* **Data listing**:

● ● ● ● ●

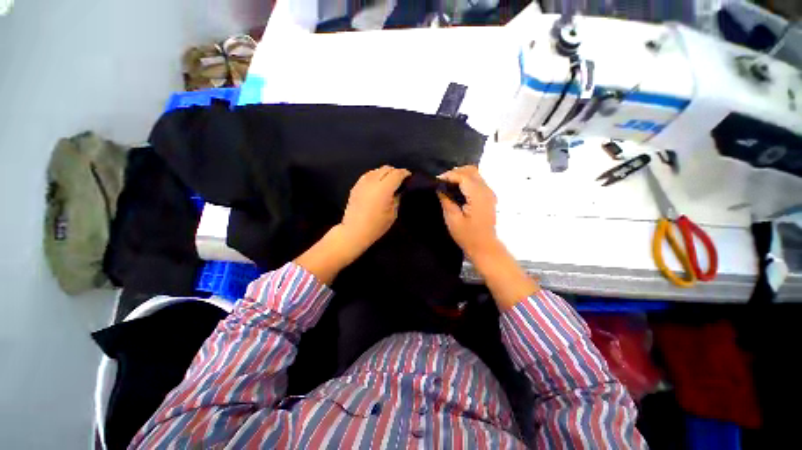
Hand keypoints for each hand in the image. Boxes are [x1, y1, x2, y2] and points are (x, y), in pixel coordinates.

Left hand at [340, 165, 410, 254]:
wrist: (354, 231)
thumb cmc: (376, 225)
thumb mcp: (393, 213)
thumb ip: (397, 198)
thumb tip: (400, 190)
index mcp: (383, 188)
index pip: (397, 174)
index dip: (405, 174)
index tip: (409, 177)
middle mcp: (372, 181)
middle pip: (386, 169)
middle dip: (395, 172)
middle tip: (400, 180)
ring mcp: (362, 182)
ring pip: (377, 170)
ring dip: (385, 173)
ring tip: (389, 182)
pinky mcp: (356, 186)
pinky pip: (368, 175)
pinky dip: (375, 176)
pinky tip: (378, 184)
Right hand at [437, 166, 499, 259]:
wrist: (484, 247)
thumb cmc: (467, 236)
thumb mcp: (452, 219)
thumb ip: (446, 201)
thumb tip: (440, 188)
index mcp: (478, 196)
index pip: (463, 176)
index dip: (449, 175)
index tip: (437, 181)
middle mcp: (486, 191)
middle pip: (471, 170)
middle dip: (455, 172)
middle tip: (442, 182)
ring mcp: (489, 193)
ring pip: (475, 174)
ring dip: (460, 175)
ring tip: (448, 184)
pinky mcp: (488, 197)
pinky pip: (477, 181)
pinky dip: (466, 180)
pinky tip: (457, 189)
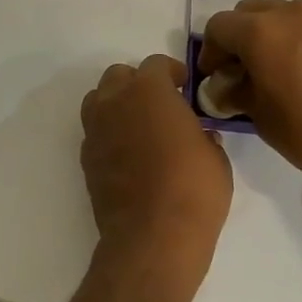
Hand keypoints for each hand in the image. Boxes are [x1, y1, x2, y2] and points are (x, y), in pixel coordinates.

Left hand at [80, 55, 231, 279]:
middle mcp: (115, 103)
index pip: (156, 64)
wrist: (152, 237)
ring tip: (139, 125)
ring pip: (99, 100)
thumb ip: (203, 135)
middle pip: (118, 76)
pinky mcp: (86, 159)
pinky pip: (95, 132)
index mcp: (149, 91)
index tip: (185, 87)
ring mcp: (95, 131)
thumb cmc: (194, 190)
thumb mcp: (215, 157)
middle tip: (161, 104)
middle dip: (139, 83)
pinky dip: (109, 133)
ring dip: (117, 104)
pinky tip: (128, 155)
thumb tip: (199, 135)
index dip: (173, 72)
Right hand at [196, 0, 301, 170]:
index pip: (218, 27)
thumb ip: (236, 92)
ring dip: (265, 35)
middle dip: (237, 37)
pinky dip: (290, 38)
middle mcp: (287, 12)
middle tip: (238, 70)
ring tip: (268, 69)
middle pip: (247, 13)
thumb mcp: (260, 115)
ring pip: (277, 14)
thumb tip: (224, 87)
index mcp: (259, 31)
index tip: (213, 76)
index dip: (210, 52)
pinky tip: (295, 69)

● ● ● ● ●

* **How to complete this task**:
The whole listing above is to be repeated exactly, apart from its pictures.

* **Answer for the task**:
Hand keypoints for each hand in the image. Boxes are [x1, y1, x2, y2] and points are (x, y), in pixel coordinates.

Left hand at [340, 165, 410, 254]:
wrist: (354, 231)
thumb cmc: (376, 225)
thumb mcp: (393, 213)
thumb ip: (397, 198)
thumb tip: (400, 190)
index mcp: (383, 188)
index pip: (397, 174)
index dip: (405, 174)
index tip: (409, 177)
middle mcp: (372, 181)
middle pip: (386, 169)
middle dip: (395, 172)
middle tip: (400, 180)
ring mcp: (362, 182)
ring pip: (377, 170)
ring dip: (385, 173)
ring tip: (389, 182)
pinky mcp: (356, 186)
pinky pip: (368, 175)
pinky dip: (375, 176)
pinky tip: (378, 184)
Right hand at [437, 166, 499, 259]:
wrist: (484, 247)
thumb cmc: (467, 236)
thumb mcp: (452, 219)
thumb ip: (446, 201)
thumb tip: (440, 188)
index mcp: (478, 196)
index pip: (463, 176)
index dip: (449, 175)
index tip: (437, 181)
middle mcp: (486, 191)
middle pip: (471, 170)
middle dip: (455, 172)
middle tip: (442, 182)
ring mcp: (489, 193)
ring pip: (475, 174)
ring dip: (460, 175)
ring tip: (448, 184)
pinky mcp: (488, 197)
pinky pip: (477, 181)
pinky dip: (466, 180)
pinky tip: (457, 189)
Hand keypoints for each hand in the image. Boxes are [x1, y1, x2, y2] and points are (x, y), in pixel coordinates.

Left hand at [80, 55, 231, 279]:
middle mcp: (115, 103)
index pip: (156, 64)
wrist: (152, 237)
ring tip: (139, 125)
ring pip: (99, 100)
thumb ip: (203, 135)
middle pip: (118, 76)
pinky mcp: (86, 159)
pinky pip: (95, 132)
index mcp: (149, 91)
index tip: (185, 87)
ring mcp: (95, 131)
thumb cmc: (194, 190)
thumb mcp: (215, 157)
middle tip: (161, 104)
middle dip: (139, 83)
pinky dip: (109, 133)
ring dip: (117, 104)
pinky tip: (128, 155)
thumb tip: (199, 135)
index dip: (173, 72)
Right hand at [196, 0, 301, 170]:
index pip: (218, 27)
thumb ip: (236, 92)
ring dip: (265, 35)
middle dip: (237, 37)
pinky dip: (290, 38)
middle mcp: (287, 12)
middle tip: (238, 70)
ring tip: (268, 69)
middle pip: (247, 13)
thumb mcp: (260, 115)
ring pip: (277, 14)
thumb tip: (224, 87)
index mcp: (259, 31)
index tip: (213, 76)
index dip: (210, 52)
pinky tip: (295, 69)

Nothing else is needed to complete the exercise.